| ASSIGNED TASK |
Only one portion of the data is to be written out: from the line bearing "[245,1296,315,1308] 5.289 5.290" through the line bearing "[140,349,236,366] RAcq/C&S ->". Write it exactly as it appears.

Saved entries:
────

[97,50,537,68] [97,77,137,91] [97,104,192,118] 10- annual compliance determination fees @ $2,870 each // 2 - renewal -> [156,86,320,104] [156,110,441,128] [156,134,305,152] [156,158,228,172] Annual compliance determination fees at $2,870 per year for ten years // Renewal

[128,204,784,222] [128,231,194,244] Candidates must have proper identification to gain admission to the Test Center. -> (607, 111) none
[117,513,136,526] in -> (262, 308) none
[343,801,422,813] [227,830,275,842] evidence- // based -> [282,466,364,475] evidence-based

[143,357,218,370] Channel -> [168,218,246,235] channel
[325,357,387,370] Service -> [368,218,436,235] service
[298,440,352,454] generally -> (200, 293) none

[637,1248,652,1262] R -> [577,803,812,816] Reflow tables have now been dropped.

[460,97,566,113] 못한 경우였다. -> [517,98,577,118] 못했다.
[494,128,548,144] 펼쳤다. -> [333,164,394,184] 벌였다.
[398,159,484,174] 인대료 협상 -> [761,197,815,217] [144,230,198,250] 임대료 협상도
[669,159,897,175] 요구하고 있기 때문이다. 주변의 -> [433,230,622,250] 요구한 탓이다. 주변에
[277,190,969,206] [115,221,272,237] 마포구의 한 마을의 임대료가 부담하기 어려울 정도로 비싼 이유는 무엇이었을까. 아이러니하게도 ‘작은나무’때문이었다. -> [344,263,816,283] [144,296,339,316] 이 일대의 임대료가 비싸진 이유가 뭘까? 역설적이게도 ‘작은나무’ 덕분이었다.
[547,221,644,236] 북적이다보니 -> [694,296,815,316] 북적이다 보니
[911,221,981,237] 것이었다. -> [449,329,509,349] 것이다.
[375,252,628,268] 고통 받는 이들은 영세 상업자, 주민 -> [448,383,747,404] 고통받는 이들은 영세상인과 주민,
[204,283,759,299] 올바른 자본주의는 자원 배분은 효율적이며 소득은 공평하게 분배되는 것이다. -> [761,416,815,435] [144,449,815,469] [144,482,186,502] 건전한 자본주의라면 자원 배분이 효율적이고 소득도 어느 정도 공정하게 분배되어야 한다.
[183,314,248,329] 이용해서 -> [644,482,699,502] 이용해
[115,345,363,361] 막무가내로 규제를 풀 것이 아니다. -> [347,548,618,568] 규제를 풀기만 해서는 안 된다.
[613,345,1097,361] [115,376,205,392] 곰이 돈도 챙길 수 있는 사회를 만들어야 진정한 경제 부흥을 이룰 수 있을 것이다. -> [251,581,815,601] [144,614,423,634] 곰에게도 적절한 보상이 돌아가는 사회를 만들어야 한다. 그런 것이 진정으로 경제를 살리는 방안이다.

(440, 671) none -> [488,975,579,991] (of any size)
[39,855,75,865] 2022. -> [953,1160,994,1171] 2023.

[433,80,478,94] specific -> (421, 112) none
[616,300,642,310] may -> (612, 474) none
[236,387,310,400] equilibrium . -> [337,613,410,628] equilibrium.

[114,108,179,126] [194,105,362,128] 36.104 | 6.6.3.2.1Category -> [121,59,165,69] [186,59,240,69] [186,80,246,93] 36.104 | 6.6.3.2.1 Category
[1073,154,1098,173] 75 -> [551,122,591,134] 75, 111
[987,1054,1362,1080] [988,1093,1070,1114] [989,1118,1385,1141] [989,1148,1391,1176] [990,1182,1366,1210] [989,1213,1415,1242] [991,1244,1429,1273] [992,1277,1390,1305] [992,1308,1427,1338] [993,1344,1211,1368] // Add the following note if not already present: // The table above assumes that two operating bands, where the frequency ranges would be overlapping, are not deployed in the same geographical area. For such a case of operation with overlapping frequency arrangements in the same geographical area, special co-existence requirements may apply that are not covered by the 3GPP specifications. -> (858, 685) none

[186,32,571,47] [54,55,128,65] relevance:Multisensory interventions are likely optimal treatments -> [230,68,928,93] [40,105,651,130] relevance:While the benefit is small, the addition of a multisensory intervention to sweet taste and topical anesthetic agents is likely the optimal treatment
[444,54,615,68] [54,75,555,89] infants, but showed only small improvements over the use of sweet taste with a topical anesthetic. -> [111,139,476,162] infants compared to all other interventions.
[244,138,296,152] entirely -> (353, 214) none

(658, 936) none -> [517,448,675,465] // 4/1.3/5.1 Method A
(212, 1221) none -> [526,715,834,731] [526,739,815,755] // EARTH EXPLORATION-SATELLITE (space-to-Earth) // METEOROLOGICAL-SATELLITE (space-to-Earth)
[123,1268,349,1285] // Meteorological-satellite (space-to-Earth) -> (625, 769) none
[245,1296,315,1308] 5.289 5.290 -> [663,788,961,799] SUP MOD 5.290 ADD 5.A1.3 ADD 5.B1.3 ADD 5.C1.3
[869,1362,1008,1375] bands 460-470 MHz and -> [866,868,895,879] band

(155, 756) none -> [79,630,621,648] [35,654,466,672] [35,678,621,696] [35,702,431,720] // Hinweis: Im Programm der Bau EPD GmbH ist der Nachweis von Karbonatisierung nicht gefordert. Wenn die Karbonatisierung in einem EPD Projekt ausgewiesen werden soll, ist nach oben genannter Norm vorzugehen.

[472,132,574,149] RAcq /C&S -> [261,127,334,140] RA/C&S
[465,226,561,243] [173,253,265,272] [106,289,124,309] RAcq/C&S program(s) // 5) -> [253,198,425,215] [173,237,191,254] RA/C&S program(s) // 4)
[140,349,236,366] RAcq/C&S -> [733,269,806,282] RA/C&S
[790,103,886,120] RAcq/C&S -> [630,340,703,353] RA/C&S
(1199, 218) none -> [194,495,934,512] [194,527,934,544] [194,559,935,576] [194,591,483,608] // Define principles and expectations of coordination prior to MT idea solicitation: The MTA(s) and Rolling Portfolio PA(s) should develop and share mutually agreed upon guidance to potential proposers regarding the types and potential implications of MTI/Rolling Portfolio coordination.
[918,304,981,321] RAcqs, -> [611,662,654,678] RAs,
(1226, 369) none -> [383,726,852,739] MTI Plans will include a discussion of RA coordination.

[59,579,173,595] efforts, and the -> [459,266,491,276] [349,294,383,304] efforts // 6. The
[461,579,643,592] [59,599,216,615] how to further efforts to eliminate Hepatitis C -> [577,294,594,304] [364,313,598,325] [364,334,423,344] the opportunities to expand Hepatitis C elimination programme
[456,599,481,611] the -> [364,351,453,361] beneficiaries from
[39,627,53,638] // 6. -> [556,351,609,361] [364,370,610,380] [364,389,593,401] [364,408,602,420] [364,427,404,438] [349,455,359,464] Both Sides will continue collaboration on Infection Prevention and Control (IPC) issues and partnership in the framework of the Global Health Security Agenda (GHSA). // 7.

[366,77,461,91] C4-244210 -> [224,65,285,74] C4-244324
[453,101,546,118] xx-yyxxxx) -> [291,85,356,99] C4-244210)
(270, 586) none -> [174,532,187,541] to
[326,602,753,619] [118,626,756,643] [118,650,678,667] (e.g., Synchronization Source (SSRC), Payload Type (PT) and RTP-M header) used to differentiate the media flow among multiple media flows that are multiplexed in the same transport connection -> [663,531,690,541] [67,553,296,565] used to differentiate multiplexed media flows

────

| REPLY TO THE EXERCISE |
[245,1296,315,1308] 5.289 5.290 -> [663,788,961,799] SUP MOD 5.290 ADD 5.A1.3 ADD 5.B1.3 ADD 5.C1.3
[869,1362,1008,1375] bands 460-470 MHz and -> [866,868,895,879] band

(155, 756) none -> [79,630,621,648] [35,654,466,672] [35,678,621,696] [35,702,431,720] // Hinweis: Im Programm der Bau EPD GmbH ist der Nachweis von Karbonatisierung nicht gefordert. Wenn die Karbonatisierung in einem EPD Projekt ausgewiesen werden soll, ist nach oben genannter Norm vorzugehen.

[472,132,574,149] RAcq /C&S -> [261,127,334,140] RA/C&S
[465,226,561,243] [173,253,265,272] [106,289,124,309] RAcq/C&S program(s) // 5) -> [253,198,425,215] [173,237,191,254] RA/C&S program(s) // 4)
[140,349,236,366] RAcq/C&S -> [733,269,806,282] RA/C&S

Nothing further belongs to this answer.